Hydrothermal carbonization of waste Rosa roxburghii Tratt pomace into solid fuel: mechanisms, combustion characteristics and thermodynamic studies

Rosa roxburghii Tratt (RRT) pomace, a major byproduct of juice processing, exhibits a high specific surface area and roughness, demonstrating significant potential for biomass energy production. Improper disposal may lead to environmental pollution and resource waste; thus, high-value utilization offers both economic and environmental benefits. This study employed hydrothermal carbonization (HTC) to convert RRT pomace into highly stable biomass fuel, aiming to elucidate the reaction mechanism and identify the optimal process conditions.

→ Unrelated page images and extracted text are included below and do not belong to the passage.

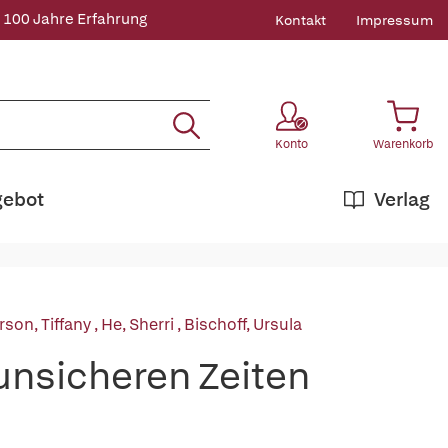
 100 Jahre Erfahrung
Kontakt
Impressum
Konto
Warenkorb
gebot
Verlag
rson, Tiffany
,
He, Sherri
,
Bischoff, Ursula
 unsicheren Zeiten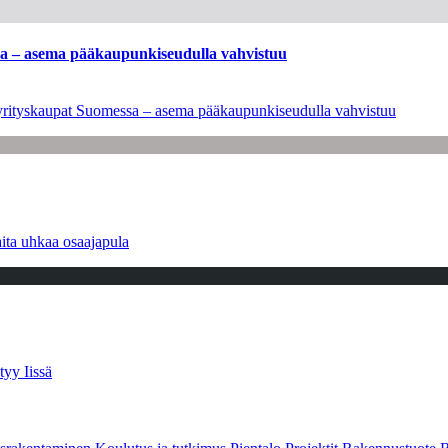
ssa – asema pääkaupunkiseudulla vahvistuu
en yrityskaupat Suomessa – asema pääkaupunkiseudulla vahvistuu
ita uhkaa osaajapula
tyy Iissä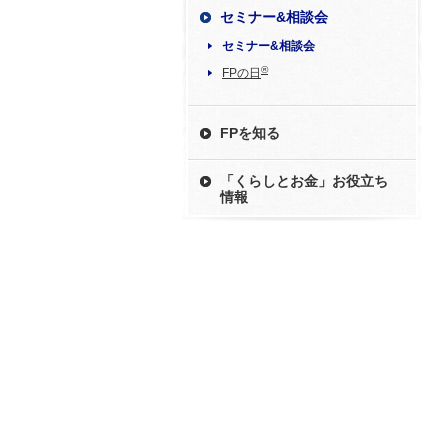
セミナー&相談会
セミナー&相談会
®
FPの日
FPを知る
「くらしとお金」お役立ち
情報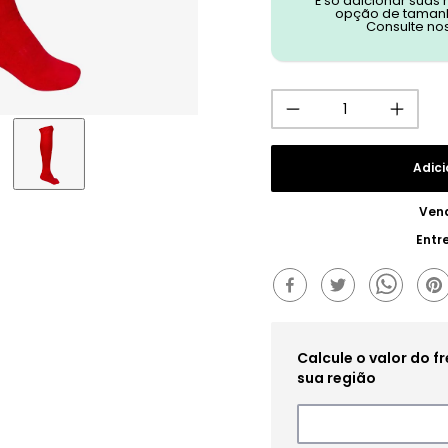
É só adicionar suas
opção de tamanh
Consulte no
Adici
Ven
Entr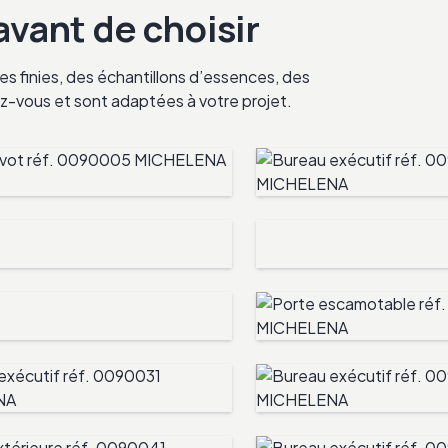
 avant de choisir
s finies, des échantillons d’essences, des
ndez-vous et sont adaptées à votre projet.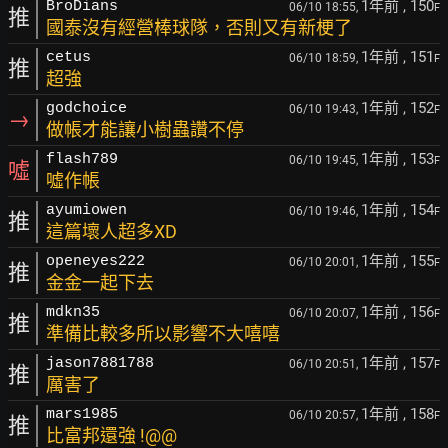
1年前
, 150
BroDians
06/10 18:55,
F
推
國泰沒有經營棒球隊，否則又有新梗了
1年前
, 151
cetus
06/10 18:59,
F
推
超強
1年前
, 152
godchoice
06/10 19:43,
F
→
做帳才能讓小樹蟲讚不停
1年前
, 153
flash789
06/10 19:45,
F
噓
噓作帳
1年前
, 154
ayumiowen
06/10 19:46,
F
推
這篇壞人超多XD
1年前
, 155
openeyes222
06/10 20:01,
F
推
金金一起下去
1年前
, 156
mdkn35
06/10 20:07,
F
推
準備比較多所以影響不大嘻嘻
1年前
, 157
jason7881788
06/10 20:51,
F
推
厲害了
1年前
, 158
mars1985
06/10 20:57,
F
推
比富邦還強 !@@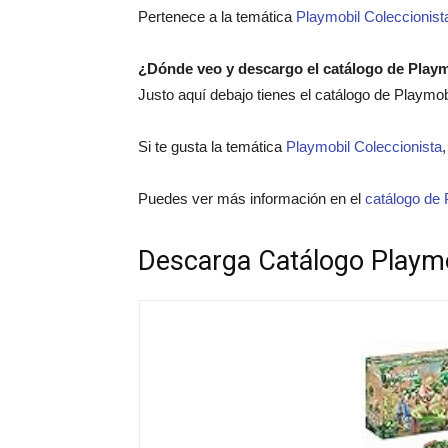
Pertenece a la temática
Playmobil Coleccionist
¿Dónde veo y descargo el catálogo de Play
Justo aquí debajo tienes el catálogo de Playmo
Si te gusta la temática
Playmobil Coleccionista
Puedes ver más información en el
catálogo de 
Descarga Catálogo Playm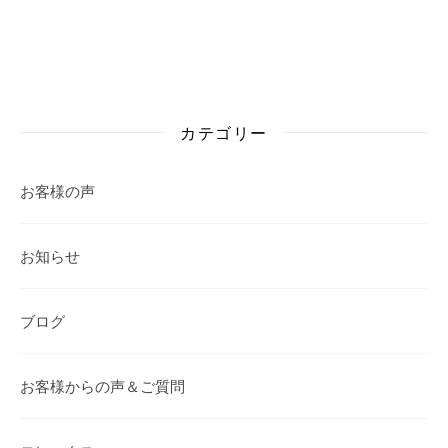
カテゴリー
お客様の声
お知らせ
ブログ
お客様からの声＆ご質問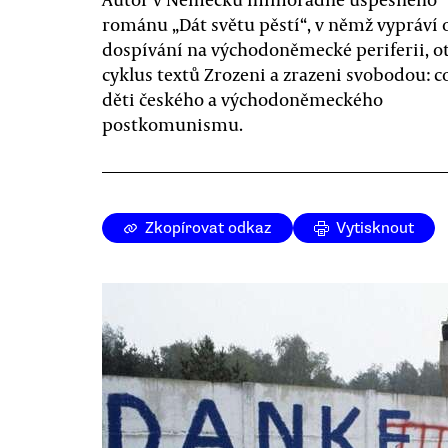
románu „Dát světu pěstí“, v němž vypráví
dospívání na východoněmecké periferii, o
cyklus textů Zrozeni a zrazeni svobodou: co
děti českého a východoněmeckého
postkomunismu.
Zkopírovat odkaz
Vytisknout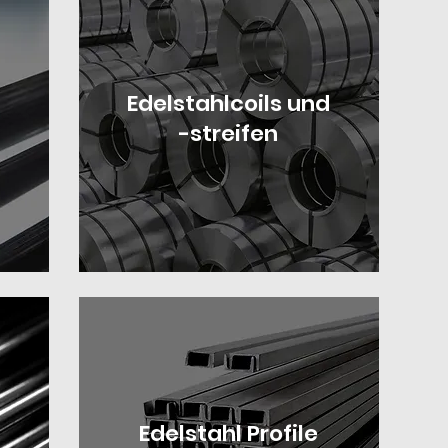
Edelstahlcoils und
-streifen
Edelstahl Profile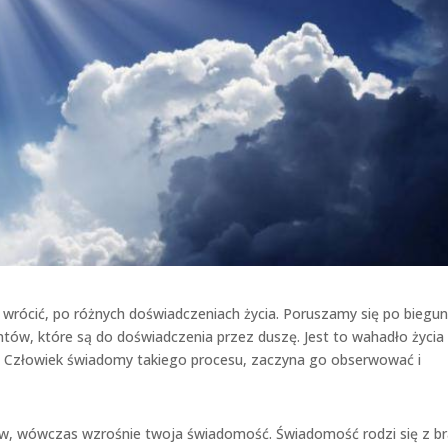
wrócić, po różnych doświadczeniach życia. Poruszamy się po biegu
antów, które są do doświadczenia przez duszę. Jest to wahadło życia
wo. Człowiek świadomy takiego procesu, zaczyna go obserwować i
tw, wówczas wzrośnie twoja świadomość. Świadomość rodzi się z b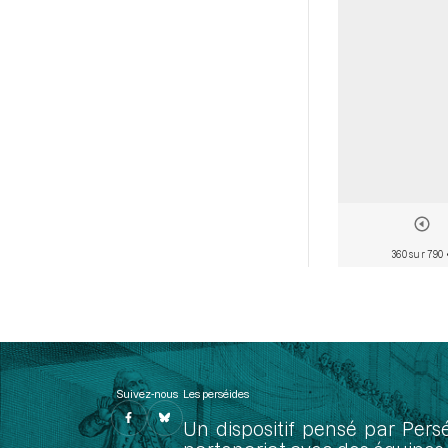
360 sur 790
Suivez-nous
Les perséides
Un dispositif pensé par Pers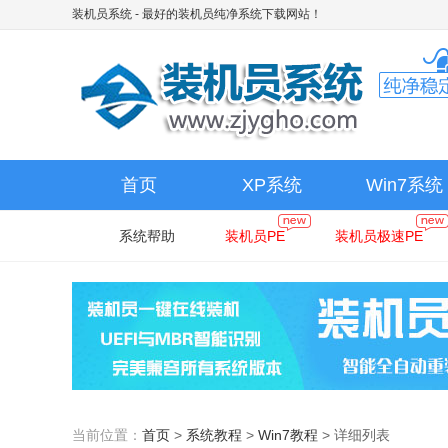
装机员系统
- 最好的装机员纯净系统下载网站！
首页
XP系统
Win7系统
系统帮助
装机员PE
装机员极速PE
当前位置：
首页
>
系统教程
>
Win7教程
>
详细列表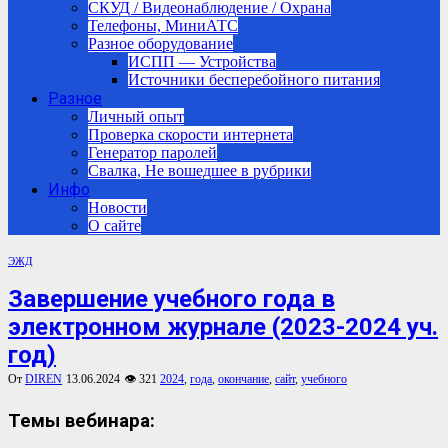
СКУД / Видеонаблюдение / Охрана
Телефоны, МиниАТС
Разное оборудование
ИСПП — Устройства
Источники бесперебойного питания
Разное
Личный опыт
Проверка скорости интернета
Генератор паролей
Свалка, Не вошедшее в рубрики
Инфо
Новости
О сайте
ЭЖД
Завершение учебного года в
электронном журнале (2023-2024 уч.
год)
От
DIREN
13.06.2024
👁 321
2024
,
года
,
окончание
,
сайт
,
учебного
Темы вебинара: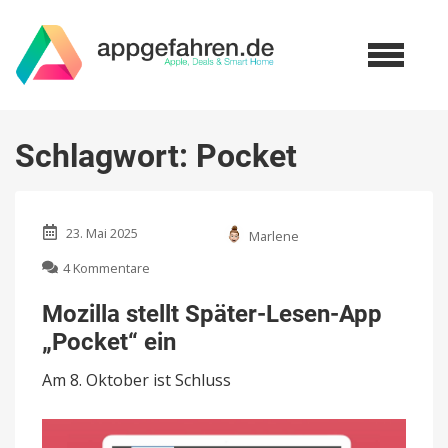
Schlagwort:
Pocket
23. Mai 2025
Marlene
zu
4 Kommentare
Mozilla
stellt
Mozilla stellt Später-Lesen-App
Später-
„Pocket“ ein
Lesen-
App
Am 8. Oktober ist Schluss
„Pocket“
ein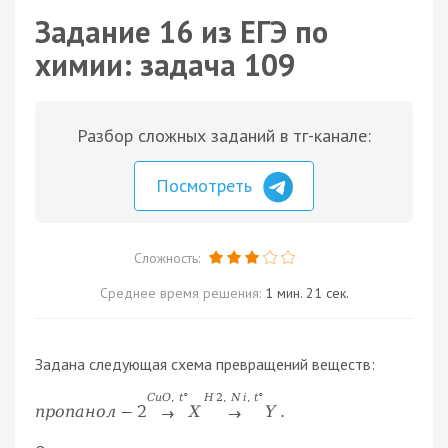
Задание 16 из ЕГЭ по
химии: задача 109
Разбор сложных заданий в тг-канале:
Посмотреть
Сложность:
Среднее время решения:
1 мин. 21 сек.
Задана следующая схема превращений веществ:
C
u
O
,
t
°
H
2
,
N
i
,
t
°
п
р
о
п
а
н
о
л
−
2
X
Y
.
→
→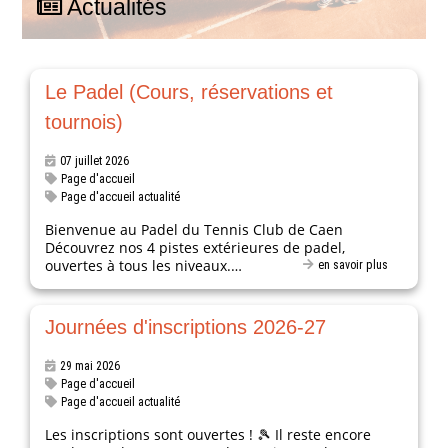
Actualités
Le Padel (Cours, réservations et
tournois)
07 juillet 2026
Page d'accueil
Page d'accueil actualité
Bienvenue au Padel du Tennis Club de Caen
Découvrez nos 4 pistes extérieures de padel,
ouvertes à tous les niveaux.…
en savoir plus
Journées d'inscriptions 2026-27
29 mai 2026
Page d'accueil
Page d'accueil actualité
Les inscriptions sont ouvertes ! 🎾 Il reste encore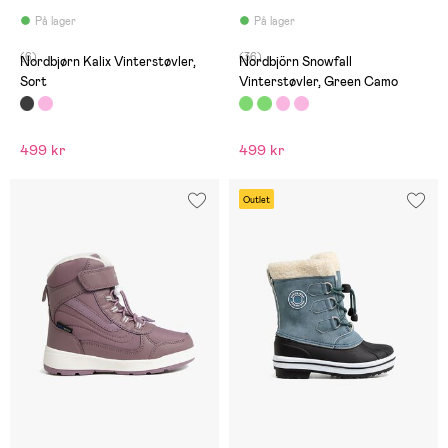
På lager
På lager
(6)
(36)
Nordbjørn Kalix Vinterstøvler,
Nordbjörn Snowfall
Sort
Vinterstøvler, Green Camo
499 kr
499 kr
Outlet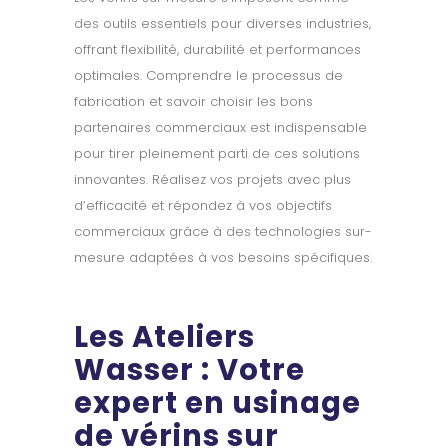
des outils essentiels pour diverses industries,
offrant flexibilité, durabilité et performances
optimales. Comprendre le processus de
fabrication et savoir choisir les bons
partenaires commerciaux est indispensable
pour tirer pleinement parti de ces solutions
innovantes. Réalisez vos projets avec plus
d’efficacité et répondez à vos objectifs
commerciaux grâce à des technologies sur-
mesure adaptées à vos besoins spécifiques.
Les Ateliers
Wasser : Votre
expert en usinage
de vérins sur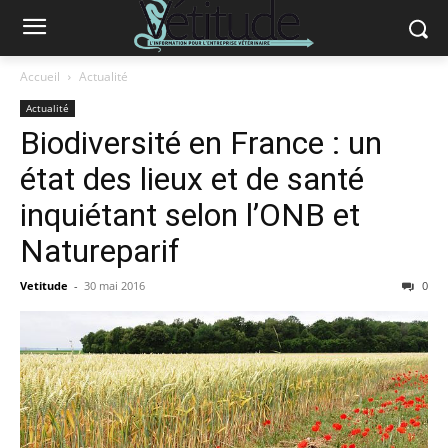
Accueil
Actualité
Actualité
Biodiversité en France : un
état des lieux et de santé
inquiétant selon l’ONB et
Natureparif
Vetitude
-
30 mai 2016
0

Proximate and ultimate analyses revealed that, with increasing temperature and duration, the hydrochar yield and volatile matter content decreased, while the fixed carbon content and calorific value significantly increased, exhibiting coal-like characteristics. Structural evolution analysis revealed that deoxygenation and aromatization played dominant roles, with an increase in tetra-substituted aromatic rings and a decrease in oxygen-containing functional groups, confirming the transformation of the carbon skeleton into a highly stable bituminous coal-like structure. Under the optimal condition of 225 ℃ for 6 h, the resulting hydrochar exhibited an elevated ignition temperature of 323.14 ℃, significantly improved storage safety, a 25.24 % reduction in average activation energy, and a negative entropy change, indicating enhanced system ordering and reduced reaction energy barriers. Mechanistic studies indicated that the HTC process involved three stages: hydrolysis-dehydration, condensation-aromatization, and carbonization, with 225 ℃ identified as the threshold temperature that balances carbon enrichment and ash suppression. This study offers a theoretical foundation for high-value utilization of RRT pomace, thereby contributing to the resource recovery of agricultural waste and the development of clean energy.